Comment aider les migrants à poser des mots sur leur histoire ?
Pour de nombreux migrants arrachés à leur passé et incertains sur l’avenir, parler est une façon de se réapproprier leur histoire, de retrouver une liberté dans des circonstances pas nécessairement choisies, de reprendre le contrôle de leur vie. Pour certains, l’expérience de la migration est l’occasion de renforcer les liens avec sa culture d’origine dans le but de s’ancrer. Face à la menace qui pèse sur leur identité, poser des mots leur permet de se “ressaisir” comme sujet, en restaurant une continuité et une cohérence de vie.
Certains migrants marqués par les traumatismes de l’exil auront besoin d’un accompagnement spécifique (par des psychologues, thérapeutes, etc.) En aucun cas, on ne les forcera à revenir sur ce qu’ils ont vécu ; en fonction des étapes de leur parcours migratoire ainsi que de leur cheminement personnel, il peut être vital pour eux de garder à distance les traumatismes subis pour pouvoir avancer.
Comment créer les conditions pour que la parole puisse émerger ?
- Si certaines cultures valorisent beaucoup la parole, d’autres moins. Pour certains, la parole jaillira spontanément dans une relation de confiance ; pour d’autres, il faudra en évoquer la possibilité.

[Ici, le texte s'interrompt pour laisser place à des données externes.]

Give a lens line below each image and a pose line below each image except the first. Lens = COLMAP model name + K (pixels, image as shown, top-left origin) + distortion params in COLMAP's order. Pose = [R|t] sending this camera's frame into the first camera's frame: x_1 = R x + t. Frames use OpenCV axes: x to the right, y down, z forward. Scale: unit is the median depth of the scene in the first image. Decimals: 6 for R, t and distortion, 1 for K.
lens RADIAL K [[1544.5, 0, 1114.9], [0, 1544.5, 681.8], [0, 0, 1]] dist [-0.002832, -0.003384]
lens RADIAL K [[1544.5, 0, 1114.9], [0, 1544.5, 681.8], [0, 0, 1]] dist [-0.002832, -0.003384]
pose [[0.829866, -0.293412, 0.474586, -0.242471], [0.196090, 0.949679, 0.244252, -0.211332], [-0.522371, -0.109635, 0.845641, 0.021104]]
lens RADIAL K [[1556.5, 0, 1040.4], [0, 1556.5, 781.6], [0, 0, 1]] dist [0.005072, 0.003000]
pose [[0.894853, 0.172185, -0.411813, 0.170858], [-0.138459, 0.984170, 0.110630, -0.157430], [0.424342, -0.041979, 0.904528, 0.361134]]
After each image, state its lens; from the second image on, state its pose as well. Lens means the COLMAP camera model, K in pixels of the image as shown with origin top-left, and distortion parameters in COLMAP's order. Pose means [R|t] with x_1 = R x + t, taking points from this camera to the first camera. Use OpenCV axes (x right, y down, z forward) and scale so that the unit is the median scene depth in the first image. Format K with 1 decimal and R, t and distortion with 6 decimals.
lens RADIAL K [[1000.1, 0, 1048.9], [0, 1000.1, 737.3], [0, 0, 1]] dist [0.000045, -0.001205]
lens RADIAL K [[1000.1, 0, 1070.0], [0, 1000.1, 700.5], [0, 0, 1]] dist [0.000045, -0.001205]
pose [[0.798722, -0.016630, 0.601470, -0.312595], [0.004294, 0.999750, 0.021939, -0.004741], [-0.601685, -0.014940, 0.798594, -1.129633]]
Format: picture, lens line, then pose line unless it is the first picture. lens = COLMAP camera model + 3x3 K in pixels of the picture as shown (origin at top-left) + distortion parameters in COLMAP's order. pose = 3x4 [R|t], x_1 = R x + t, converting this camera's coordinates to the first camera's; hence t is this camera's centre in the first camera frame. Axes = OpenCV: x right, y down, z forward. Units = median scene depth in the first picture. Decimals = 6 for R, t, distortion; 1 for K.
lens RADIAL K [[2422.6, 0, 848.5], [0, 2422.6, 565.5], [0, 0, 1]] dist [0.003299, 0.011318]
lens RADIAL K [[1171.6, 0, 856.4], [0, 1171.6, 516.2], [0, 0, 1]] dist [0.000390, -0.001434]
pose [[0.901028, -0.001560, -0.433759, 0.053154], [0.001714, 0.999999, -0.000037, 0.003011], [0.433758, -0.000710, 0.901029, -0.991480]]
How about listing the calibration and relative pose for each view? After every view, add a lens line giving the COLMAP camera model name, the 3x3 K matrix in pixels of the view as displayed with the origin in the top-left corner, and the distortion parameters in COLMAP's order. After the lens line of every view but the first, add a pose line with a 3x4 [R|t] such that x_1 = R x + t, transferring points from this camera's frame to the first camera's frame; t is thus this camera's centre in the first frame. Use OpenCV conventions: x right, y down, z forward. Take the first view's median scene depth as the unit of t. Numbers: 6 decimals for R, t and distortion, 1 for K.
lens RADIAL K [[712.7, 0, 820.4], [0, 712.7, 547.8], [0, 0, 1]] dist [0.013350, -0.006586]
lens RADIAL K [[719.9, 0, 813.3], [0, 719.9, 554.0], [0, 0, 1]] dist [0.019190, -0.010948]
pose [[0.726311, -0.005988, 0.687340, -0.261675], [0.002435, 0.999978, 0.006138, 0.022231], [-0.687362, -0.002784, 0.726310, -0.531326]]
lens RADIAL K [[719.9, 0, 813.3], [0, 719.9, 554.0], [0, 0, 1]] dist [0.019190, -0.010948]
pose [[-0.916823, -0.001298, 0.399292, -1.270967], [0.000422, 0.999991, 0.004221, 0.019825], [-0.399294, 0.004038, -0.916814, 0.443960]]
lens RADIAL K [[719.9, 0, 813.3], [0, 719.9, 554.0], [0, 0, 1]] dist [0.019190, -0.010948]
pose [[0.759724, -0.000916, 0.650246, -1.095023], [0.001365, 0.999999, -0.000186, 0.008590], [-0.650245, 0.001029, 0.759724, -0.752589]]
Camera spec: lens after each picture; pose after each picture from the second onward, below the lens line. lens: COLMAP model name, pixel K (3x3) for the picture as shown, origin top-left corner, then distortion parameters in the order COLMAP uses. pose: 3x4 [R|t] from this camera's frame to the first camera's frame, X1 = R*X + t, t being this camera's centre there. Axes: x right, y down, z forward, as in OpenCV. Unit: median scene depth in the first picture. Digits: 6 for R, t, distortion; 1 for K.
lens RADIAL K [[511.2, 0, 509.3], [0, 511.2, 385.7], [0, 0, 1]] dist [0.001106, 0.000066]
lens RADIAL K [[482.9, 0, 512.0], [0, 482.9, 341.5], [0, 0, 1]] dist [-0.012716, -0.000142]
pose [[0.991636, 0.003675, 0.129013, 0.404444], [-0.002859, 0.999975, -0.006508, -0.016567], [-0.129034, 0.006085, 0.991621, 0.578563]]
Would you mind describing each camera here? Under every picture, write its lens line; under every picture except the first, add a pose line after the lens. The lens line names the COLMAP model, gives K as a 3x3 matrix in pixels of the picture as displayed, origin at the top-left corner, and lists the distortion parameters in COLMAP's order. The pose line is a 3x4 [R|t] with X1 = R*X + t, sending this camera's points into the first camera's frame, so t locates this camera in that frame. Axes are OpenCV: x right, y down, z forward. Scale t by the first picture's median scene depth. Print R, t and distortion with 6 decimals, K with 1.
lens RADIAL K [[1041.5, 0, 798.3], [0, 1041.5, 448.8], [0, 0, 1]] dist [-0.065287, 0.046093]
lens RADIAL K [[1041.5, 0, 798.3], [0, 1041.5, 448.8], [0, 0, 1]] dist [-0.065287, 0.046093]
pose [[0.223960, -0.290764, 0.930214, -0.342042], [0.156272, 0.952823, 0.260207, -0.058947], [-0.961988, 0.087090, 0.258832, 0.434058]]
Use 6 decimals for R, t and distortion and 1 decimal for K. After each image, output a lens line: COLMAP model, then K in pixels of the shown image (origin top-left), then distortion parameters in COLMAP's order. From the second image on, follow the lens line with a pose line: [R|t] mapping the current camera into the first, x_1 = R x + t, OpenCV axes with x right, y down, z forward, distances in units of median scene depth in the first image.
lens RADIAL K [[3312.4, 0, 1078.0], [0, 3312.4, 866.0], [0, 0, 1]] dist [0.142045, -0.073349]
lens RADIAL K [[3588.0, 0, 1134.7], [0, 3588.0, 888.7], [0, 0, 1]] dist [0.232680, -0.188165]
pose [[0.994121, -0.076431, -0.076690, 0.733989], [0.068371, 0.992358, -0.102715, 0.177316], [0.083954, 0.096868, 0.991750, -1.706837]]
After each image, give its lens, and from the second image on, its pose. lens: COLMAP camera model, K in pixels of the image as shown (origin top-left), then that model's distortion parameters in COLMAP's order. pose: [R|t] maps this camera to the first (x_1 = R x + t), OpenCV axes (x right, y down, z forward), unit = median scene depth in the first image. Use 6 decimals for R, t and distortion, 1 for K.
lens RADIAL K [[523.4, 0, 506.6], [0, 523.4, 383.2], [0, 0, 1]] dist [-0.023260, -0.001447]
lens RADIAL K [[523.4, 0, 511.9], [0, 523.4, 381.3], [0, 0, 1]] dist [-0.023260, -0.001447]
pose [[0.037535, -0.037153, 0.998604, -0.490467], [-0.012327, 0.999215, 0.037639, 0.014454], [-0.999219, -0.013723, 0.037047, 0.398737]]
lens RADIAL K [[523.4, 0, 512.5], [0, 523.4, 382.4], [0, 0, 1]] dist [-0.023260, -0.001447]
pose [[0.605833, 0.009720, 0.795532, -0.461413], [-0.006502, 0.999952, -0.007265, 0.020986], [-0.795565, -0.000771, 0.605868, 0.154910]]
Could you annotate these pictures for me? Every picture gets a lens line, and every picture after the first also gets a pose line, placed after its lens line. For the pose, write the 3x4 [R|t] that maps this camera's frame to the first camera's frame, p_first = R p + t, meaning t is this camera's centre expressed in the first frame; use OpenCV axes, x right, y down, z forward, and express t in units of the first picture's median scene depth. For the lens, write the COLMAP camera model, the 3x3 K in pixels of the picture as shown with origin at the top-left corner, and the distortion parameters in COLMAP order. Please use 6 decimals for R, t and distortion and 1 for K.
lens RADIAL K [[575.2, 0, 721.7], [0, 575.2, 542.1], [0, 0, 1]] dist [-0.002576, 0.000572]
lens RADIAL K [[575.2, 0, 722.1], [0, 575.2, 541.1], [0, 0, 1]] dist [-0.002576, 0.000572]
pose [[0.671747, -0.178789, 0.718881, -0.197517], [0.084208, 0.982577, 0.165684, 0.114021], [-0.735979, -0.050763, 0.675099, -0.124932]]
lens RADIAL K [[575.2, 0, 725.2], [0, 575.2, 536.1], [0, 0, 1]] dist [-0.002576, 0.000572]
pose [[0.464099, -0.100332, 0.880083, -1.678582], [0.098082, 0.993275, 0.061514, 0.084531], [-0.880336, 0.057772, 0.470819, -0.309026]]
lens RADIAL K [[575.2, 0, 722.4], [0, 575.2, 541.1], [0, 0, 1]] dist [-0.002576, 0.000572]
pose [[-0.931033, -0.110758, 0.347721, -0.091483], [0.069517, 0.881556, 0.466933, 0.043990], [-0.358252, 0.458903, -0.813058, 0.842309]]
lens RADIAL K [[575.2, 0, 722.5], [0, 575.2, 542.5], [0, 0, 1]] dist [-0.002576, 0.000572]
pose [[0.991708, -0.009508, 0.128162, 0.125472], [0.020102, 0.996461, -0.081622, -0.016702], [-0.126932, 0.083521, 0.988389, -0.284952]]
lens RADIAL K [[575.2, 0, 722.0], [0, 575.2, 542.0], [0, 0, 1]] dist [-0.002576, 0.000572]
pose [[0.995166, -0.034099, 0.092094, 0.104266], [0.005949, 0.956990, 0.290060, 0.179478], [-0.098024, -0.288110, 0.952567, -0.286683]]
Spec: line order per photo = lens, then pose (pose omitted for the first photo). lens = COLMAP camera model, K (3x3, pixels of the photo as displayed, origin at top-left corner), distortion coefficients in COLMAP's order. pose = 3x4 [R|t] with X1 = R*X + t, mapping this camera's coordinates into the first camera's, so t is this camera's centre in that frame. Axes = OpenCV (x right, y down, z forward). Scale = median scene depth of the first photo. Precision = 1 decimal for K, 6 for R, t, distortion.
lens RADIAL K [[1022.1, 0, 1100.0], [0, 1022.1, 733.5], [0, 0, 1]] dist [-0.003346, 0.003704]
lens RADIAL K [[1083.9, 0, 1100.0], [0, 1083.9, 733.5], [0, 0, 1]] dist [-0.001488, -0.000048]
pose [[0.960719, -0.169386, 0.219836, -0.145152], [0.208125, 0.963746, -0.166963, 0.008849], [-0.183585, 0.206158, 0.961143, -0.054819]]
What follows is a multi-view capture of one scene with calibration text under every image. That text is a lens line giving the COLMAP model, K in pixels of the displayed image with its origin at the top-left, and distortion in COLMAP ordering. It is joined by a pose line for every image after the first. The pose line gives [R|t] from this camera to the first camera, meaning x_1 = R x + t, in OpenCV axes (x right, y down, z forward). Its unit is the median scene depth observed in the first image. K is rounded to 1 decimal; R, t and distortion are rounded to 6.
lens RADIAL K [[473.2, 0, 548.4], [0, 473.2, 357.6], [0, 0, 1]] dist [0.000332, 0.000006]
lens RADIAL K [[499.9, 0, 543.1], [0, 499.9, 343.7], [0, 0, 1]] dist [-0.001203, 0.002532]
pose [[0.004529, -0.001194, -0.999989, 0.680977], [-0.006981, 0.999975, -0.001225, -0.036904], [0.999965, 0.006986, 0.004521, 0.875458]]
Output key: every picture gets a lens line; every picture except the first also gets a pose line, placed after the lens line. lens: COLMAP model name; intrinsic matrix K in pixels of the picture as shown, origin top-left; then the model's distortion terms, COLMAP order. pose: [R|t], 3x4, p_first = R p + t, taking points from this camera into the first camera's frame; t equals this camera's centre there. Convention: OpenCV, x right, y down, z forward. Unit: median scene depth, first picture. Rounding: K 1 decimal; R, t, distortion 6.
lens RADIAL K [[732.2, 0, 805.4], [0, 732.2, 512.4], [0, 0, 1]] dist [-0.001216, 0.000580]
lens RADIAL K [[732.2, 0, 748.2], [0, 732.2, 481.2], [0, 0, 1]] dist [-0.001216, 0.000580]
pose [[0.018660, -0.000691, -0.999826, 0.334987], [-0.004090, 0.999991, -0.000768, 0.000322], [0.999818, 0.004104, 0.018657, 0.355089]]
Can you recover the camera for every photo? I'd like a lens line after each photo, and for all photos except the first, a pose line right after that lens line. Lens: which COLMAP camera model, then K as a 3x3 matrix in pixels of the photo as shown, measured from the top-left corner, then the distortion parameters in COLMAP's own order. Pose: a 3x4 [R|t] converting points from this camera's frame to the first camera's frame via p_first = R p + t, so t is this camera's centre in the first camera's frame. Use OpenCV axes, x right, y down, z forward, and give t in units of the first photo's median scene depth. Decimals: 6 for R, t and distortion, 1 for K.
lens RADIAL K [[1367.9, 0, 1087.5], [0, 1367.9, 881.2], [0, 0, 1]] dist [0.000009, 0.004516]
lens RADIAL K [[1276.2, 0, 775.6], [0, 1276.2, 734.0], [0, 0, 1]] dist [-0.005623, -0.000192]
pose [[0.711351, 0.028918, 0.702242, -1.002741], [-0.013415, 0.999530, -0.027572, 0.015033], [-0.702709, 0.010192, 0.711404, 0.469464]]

- Pour des personnes peu habituées à parler ou confrontées à des situations très difficiles, la parole ne pourra émerger que dans le tête-à-tête, dans un climat d’intimité important.
- Pour d’autres, l’intégration dans un groupe permettra d’échanger sur des difficultés communes. Entendre d’autres parler d’un vécu proche pourra permettre de trouver sa propre parole.
- Dans tous les cas, il ne faut pas négliger les aspects pratiques pour créer un climat chaleureux, une atmosphère propice à la confidence, dans une disposition qui favorise l’échange.
- Si les difficultés de langue rendent la conversation difficile, il est possible de trouver des méthodes de contournement : peinture, dessin, lecture, écriture de contes.
Comment se comporter pendant l’échange ?
- Il est essentiel d’avoir un présupposé de bienveillance. Souvent confrontés à la méfiance de leurs interlocuteurs administratifs, les migrants ont besoin de voir leur parole crue, accueillie sans soupçon.
- Ne pas juger les personnes qui, parfois, peuvent éprouver un sentiment de culpabilité par rapport à la manière dont elles sont arrivées, parfois de manière irrégulière, pour les personnes laissées au pays, etc.
- Si le récit de vie permet de comprendre l’histoire de l’autre, il faut veiller à ne pas l’y enfermer. Il est essentiel de ne pas tirer de conclusions. Chaque parole n’appelle pas un commentaire !
- Tout ne passe pas par la parole. Les silences sont parfois aussi éloquents que les mots. Il faut laisser l’autre habiter comme il veut l’espace de l’échange, parfois en se taisant, parfois en pleurant, etc.
- Dans la discussion, favoriser la recherche et l’expression de ce qui a du poids, de ce qui tient dans l’épreuve, de ce qui, dans les difficultés de la migration, s’est révélé porteur de vie.
- Ne pas hésiter à partager soi-même ses propres expériences de vie. Cela contribue à restaurer la personne migrante dans son identité de personne avec laquelle on peut échanger, se confier, etc.
- Pour des migrants chrétiens, le recours aux textes bibliques parlant de la migration peut permettre de lier leur propre histoire d’exil à l’histoire d’autres croyants et de puiser dans la Parole de Dieu force et lumière.
La Pastorale des Migrants du diocèse d’Amiens a mis en place une permanence d’accueil, en plein centre-ville, à proximité de la cathédrale. Une porte ouverte, un temps de pause, de parole, d’échange, entre personnes d’ici et d’ailleurs. Temps d’écoute mutuelle, de mise en relations, un lieu de rencontre en vérité où au fil des mois se créent des liens d’amitié et de confiance qui donnent la force de poser des actes pour sortir des impasses et reprendre confiance en l’avenir.